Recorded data
━━━━━━━━━━━━━━━━
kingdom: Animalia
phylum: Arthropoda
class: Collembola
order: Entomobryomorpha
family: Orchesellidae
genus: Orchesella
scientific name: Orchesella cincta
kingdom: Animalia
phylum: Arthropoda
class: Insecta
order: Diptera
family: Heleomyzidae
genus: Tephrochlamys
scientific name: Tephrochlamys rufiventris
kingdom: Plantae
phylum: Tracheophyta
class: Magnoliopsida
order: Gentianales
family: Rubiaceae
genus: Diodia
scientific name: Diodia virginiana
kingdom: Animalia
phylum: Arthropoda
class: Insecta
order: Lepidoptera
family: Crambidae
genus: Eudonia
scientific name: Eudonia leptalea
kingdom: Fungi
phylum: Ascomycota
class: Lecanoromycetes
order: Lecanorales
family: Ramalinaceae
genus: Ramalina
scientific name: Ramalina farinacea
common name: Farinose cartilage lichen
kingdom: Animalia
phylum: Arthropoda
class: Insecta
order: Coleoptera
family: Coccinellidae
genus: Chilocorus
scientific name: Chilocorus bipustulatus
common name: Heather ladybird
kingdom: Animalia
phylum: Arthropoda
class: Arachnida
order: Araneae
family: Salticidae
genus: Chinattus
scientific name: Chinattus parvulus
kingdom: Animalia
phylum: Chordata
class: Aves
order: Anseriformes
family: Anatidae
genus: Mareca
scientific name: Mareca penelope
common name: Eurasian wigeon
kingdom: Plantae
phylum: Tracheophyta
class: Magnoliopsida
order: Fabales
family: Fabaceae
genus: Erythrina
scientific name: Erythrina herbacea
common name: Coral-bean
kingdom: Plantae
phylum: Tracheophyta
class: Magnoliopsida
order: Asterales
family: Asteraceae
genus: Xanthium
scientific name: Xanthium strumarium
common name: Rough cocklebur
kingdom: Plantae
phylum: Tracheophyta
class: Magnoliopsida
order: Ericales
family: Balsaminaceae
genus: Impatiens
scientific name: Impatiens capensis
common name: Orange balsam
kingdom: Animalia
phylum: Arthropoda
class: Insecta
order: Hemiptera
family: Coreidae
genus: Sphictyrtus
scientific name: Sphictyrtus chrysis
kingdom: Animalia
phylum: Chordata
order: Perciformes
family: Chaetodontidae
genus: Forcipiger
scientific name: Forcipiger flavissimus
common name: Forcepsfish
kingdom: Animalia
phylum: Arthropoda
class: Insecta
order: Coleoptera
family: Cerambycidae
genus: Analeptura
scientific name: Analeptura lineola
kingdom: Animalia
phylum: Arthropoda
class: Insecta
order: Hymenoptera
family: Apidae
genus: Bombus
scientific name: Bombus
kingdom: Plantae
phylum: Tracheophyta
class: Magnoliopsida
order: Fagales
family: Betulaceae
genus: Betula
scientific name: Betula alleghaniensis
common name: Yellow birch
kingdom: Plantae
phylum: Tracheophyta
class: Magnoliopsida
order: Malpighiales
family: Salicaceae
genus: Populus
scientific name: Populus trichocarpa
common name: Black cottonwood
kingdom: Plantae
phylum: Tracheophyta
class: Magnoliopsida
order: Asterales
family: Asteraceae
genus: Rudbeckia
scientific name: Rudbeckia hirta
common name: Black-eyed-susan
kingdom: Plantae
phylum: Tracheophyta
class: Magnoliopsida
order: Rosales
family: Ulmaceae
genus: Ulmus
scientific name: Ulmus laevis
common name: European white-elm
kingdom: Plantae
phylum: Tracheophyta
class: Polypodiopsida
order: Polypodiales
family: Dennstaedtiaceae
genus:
━━━━━━━━━━━━━━━━
Starting at the first line of the items and stopping after the line containing "family: Salticidae", reproduce those lines with "common name" swapped for "vernacular name" and nothing else changed.

kingdom: Animalia
phylum: Arthropoda
class: Collembola
order: Entomobryomorpha
family: Orchesellidae
genus: Orchesella
scientific name: Orchesella cincta
kingdom: Animalia
phylum: Arthropoda
class: Insecta
order: Diptera
family: Heleomyzidae
genus: Tephrochlamys
scientific name: Tephrochlamys rufiventris
kingdom: Plantae
phylum: Tracheophyta
class: Magnoliopsida
order: Gentianales
family: Rubiaceae
genus: Diodia
scientific name: Diodia virginiana
kingdom: Animalia
phylum: Arthropoda
class: Insecta
order: Lepidoptera
family: Crambidae
genus: Eudonia
scientific name: Eudonia leptalea
kingdom: Fungi
phylum: Ascomycota
class: Lecanoromycetes
order: Lecanorales
family: Ramalinaceae
genus: Ramalina
scientific name: Ramalina farinacea
vernacular name: Farinose cartilage lichen
kingdom: Animalia
phylum: Arthropoda
class: Insecta
order: Coleoptera
family: Coccinellidae
genus: Chilocorus
scientific name: Chilocorus bipustulatus
vernacular name: Heather ladybird
kingdom: Animalia
phylum: Arthropoda
class: Arachnida
order: Araneae
family: Salticidae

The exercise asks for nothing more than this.